• [WHAT IS EXPECTED]: First find the line with "(IHC) photomicrograph of" in the entries below, then set down exactly every line through the line with "microscopy of ovarian", that line included.

• [Collected data]:
##############################
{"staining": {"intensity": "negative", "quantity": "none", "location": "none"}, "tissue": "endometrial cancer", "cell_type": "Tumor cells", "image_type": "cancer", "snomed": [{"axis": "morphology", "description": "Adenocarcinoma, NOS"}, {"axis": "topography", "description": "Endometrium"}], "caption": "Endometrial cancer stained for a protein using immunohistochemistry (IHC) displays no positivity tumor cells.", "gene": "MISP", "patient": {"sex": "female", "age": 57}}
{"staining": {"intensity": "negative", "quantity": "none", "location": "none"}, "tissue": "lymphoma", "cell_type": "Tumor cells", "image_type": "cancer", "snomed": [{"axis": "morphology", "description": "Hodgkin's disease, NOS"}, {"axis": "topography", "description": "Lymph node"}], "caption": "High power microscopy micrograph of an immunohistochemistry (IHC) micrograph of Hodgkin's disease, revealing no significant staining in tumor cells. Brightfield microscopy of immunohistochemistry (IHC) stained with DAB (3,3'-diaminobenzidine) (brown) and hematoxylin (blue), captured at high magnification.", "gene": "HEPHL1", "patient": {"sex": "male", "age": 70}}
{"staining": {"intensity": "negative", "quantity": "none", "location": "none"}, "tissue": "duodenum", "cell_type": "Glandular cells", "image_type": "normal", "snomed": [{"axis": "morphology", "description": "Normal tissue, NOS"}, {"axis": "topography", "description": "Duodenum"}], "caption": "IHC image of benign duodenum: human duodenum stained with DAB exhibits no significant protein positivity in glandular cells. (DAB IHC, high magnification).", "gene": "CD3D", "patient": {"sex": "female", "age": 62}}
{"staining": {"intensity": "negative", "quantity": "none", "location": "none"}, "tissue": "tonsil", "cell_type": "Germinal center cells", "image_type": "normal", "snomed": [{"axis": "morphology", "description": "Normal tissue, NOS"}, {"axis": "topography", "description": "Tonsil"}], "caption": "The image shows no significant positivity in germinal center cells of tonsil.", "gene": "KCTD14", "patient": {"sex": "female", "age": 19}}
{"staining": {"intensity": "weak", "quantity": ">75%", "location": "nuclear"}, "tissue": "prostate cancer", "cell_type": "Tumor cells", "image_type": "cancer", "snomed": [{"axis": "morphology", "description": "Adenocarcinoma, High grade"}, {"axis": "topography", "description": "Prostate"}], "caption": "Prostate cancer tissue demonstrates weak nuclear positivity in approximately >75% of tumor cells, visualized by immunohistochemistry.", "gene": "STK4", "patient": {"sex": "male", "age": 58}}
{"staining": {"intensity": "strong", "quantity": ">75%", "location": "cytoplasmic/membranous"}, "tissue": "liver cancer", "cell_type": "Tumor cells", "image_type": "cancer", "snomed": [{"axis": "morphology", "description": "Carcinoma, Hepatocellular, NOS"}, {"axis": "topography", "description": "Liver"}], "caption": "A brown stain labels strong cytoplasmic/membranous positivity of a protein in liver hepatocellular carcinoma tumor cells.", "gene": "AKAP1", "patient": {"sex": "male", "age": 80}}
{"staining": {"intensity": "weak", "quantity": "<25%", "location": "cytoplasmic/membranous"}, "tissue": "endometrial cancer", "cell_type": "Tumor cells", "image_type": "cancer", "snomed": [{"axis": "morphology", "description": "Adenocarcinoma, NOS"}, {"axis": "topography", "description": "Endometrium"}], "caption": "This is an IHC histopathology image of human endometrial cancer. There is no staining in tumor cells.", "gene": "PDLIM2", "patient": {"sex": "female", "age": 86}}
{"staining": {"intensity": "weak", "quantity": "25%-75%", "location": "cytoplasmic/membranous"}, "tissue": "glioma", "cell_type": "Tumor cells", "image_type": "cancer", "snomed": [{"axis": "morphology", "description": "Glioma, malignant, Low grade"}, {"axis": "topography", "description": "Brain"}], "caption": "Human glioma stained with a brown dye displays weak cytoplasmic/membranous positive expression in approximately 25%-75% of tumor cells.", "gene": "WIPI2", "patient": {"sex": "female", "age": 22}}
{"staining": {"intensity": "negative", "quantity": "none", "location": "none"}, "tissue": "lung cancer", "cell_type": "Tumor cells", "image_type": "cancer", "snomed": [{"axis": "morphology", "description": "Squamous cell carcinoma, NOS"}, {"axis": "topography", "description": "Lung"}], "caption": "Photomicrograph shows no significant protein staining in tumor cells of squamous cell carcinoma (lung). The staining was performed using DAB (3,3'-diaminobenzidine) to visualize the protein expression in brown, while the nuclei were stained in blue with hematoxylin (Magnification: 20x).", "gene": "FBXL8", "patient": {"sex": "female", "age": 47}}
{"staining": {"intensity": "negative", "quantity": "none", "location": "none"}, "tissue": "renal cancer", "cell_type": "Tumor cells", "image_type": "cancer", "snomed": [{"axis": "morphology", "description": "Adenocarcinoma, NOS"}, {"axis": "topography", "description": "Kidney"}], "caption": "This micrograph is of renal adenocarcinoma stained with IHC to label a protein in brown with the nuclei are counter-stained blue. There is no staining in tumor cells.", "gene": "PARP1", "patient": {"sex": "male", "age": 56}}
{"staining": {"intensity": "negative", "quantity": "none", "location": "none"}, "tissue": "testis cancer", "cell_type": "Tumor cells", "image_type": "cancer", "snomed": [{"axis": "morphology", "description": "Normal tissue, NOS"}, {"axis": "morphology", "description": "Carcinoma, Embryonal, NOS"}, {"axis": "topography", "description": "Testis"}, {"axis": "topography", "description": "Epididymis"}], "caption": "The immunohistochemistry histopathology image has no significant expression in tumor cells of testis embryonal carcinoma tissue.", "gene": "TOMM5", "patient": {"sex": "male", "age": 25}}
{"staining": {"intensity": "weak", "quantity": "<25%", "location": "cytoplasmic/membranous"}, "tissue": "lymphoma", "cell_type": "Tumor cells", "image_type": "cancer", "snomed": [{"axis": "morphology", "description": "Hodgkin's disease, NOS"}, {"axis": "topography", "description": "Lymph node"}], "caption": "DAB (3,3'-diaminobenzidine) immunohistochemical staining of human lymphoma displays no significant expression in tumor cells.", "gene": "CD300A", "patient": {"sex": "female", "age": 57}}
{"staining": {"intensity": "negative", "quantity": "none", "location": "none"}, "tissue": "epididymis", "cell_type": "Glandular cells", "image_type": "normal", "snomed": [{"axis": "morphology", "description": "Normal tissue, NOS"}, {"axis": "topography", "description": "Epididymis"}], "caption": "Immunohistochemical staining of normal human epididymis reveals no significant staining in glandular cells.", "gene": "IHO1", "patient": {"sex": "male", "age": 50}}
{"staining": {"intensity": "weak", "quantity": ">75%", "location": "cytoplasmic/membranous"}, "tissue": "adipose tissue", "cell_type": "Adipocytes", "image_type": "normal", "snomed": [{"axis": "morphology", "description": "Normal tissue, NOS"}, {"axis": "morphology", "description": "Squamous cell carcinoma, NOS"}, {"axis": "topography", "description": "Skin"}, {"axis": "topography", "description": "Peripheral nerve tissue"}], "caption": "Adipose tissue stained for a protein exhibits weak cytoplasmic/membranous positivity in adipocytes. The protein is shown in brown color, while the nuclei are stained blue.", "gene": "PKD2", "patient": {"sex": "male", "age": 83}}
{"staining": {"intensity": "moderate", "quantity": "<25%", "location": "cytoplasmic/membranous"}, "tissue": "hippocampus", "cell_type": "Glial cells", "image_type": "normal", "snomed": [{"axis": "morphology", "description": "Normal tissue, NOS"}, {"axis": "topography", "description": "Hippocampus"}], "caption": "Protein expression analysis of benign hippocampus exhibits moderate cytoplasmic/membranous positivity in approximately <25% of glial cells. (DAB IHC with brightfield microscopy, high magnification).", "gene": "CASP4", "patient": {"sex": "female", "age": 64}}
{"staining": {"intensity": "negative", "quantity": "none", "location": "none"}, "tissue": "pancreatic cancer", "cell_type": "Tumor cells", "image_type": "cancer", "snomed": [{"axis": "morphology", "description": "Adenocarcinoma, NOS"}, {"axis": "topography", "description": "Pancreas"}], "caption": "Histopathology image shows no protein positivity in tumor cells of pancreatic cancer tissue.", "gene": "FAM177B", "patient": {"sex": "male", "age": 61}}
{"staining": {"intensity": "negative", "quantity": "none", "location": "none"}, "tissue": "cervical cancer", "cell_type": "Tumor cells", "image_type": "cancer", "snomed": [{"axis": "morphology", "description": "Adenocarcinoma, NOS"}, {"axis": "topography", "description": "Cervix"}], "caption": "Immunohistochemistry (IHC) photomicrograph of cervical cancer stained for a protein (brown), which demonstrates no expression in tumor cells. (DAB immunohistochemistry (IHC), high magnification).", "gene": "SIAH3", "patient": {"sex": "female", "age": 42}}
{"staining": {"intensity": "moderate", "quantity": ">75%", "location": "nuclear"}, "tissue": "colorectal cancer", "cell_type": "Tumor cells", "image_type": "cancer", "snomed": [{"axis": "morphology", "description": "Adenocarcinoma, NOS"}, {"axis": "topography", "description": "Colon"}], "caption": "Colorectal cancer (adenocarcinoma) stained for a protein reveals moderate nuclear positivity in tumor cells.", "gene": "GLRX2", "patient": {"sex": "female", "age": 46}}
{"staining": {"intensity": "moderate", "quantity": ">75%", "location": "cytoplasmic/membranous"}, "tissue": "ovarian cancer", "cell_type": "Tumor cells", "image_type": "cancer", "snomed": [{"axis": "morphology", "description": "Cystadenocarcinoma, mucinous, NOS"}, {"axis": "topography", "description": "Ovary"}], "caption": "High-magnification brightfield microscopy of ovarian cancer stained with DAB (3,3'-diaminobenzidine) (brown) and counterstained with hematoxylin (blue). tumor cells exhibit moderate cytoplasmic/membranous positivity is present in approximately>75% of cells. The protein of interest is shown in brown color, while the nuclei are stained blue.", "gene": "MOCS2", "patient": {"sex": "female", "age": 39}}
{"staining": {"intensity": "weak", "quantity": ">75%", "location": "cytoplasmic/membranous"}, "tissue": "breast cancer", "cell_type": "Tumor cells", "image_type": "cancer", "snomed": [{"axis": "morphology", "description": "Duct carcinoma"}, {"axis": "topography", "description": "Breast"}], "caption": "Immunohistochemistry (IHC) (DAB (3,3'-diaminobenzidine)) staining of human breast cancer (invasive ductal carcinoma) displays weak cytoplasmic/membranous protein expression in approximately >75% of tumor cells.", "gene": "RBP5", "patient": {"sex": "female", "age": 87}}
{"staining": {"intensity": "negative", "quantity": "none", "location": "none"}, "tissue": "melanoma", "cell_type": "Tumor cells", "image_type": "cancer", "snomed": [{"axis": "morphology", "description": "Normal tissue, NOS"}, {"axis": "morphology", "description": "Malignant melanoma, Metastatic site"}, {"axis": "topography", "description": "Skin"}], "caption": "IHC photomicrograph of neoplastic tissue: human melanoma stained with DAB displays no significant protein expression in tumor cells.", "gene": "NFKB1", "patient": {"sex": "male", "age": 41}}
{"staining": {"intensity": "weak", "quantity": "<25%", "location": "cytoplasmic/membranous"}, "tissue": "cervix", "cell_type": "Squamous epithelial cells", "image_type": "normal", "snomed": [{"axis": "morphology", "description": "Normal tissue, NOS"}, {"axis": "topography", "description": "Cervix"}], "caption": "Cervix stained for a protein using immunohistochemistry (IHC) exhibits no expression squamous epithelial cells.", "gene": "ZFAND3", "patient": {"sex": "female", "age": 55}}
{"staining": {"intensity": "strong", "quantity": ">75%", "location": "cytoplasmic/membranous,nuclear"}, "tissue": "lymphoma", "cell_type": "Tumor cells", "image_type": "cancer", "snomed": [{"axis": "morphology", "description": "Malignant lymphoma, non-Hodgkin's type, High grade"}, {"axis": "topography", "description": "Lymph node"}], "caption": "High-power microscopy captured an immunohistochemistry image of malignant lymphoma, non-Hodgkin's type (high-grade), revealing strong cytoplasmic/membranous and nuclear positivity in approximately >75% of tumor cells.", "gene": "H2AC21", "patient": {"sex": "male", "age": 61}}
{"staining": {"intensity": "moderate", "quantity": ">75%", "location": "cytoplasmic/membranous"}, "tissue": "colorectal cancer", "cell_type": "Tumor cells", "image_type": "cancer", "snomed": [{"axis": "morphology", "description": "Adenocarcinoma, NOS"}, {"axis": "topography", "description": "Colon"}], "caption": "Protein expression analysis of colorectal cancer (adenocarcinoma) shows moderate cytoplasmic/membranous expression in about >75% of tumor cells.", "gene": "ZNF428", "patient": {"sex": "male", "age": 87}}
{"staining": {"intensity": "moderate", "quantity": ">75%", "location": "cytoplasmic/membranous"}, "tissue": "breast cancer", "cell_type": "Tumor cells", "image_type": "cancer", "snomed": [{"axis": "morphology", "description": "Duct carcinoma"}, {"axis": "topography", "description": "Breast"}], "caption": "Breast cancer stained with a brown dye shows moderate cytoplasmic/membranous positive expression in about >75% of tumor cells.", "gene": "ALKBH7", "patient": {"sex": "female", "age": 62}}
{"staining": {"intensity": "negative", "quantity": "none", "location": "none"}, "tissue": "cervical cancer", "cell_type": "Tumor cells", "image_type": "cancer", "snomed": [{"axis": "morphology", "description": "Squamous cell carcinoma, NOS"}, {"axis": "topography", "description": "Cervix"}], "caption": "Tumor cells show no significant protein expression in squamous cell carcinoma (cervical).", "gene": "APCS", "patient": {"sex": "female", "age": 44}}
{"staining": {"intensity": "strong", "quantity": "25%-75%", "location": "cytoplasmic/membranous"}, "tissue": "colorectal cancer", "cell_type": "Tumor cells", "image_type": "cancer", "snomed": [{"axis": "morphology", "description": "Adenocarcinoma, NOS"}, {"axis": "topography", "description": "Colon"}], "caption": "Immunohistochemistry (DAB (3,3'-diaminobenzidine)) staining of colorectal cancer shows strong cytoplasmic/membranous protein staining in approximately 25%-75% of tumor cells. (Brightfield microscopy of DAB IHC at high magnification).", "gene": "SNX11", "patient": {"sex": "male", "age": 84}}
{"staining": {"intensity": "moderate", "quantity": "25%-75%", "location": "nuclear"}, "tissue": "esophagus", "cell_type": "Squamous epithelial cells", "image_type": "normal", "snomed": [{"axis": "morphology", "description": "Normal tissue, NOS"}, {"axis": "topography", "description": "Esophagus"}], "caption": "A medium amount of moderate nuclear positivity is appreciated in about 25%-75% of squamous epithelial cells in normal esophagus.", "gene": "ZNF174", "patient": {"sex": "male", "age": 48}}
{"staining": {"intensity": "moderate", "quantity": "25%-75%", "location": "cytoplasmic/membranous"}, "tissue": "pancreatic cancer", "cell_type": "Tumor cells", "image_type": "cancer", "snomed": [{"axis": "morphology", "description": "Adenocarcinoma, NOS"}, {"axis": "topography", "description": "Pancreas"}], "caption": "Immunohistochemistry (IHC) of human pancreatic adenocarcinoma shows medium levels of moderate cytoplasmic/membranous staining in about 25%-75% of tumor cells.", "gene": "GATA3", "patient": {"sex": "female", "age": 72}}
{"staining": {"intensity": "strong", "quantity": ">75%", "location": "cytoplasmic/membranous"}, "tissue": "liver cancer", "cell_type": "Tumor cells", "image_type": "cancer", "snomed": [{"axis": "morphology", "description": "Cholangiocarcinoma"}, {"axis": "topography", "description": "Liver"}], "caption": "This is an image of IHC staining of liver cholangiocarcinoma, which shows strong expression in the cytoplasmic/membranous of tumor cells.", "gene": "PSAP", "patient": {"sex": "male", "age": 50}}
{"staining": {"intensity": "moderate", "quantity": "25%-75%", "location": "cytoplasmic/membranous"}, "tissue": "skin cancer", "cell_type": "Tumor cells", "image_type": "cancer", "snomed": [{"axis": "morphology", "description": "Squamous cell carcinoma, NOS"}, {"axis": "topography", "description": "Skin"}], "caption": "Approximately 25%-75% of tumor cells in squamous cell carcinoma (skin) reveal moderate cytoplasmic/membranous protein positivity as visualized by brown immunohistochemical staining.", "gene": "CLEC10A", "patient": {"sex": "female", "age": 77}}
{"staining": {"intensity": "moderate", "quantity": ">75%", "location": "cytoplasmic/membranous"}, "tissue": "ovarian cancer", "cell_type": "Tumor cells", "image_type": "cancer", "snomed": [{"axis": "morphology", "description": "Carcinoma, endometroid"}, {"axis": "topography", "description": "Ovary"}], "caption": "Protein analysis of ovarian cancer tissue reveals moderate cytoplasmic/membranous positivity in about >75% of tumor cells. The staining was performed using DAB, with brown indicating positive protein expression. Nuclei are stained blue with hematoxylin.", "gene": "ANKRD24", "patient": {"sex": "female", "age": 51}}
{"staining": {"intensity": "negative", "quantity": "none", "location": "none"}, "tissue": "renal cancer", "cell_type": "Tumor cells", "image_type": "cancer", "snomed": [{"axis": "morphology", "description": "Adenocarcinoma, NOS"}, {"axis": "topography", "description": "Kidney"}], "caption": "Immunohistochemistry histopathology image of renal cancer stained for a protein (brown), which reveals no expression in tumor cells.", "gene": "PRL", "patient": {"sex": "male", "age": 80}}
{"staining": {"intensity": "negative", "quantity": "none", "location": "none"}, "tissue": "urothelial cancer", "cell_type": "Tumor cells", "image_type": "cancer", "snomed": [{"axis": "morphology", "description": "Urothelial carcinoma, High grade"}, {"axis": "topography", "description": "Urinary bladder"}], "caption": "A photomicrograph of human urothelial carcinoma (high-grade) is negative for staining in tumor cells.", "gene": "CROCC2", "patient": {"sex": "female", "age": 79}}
##############################
• [OUTPUT FOR THIS TASK]:
{"staining": {"intensity": "negative", "quantity": "none", "location": "none"}, "tissue": "cervical cancer", "cell_type": "Tumor cells", "image_type": "cancer", "snomed": [{"axis": "morphology", "description": "Adenocarcinoma, NOS"}, {"axis": "topography", "description": "Cervix"}], "caption": "Immunohistochemistry (IHC) photomicrograph of cervical cancer stained for a protein (brown), which demonstrates no expression in tumor cells. (DAB immunohistochemistry (IHC), high magnification).", "gene": "SIAH3", "patient": {"sex": "female", "age": 42}}
{"staining": {"intensity": "moderate", "quantity": ">75%", "location": "nuclear"}, "tissue": "colorectal cancer", "cell_type": "Tumor cells", "image_type": "cancer", "snomed": [{"axis": "morphology", "description": "Adenocarcinoma, NOS"}, {"axis": "topography", "description": "Colon"}], "caption": "Colorectal cancer (adenocarcinoma) stained for a protein reveals moderate nuclear positivity in tumor cells.", "gene": "GLRX2", "patient": {"sex": "female", "age": 46}}
{"staining": {"intensity": "moderate", "quantity": ">75%", "location": "cytoplasmic/membranous"}, "tissue": "ovarian cancer", "cell_type": "Tumor cells", "image_type": "cancer", "snomed": [{"axis": "morphology", "description": "Cystadenocarcinoma, mucinous, NOS"}, {"axis": "topography", "description": "Ovary"}], "caption": "High-magnification brightfield microscopy of ovarian cancer stained with DAB (3,3'-diaminobenzidine) (brown) and counterstained with hematoxylin (blue). tumor cells exhibit moderate cytoplasmic/membranous positivity is present in approximately>75% of cells. The protein of interest is shown in brown color, while the nuclei are stained blue.", "gene": "MOCS2", "patient": {"sex": "female", "age": 39}}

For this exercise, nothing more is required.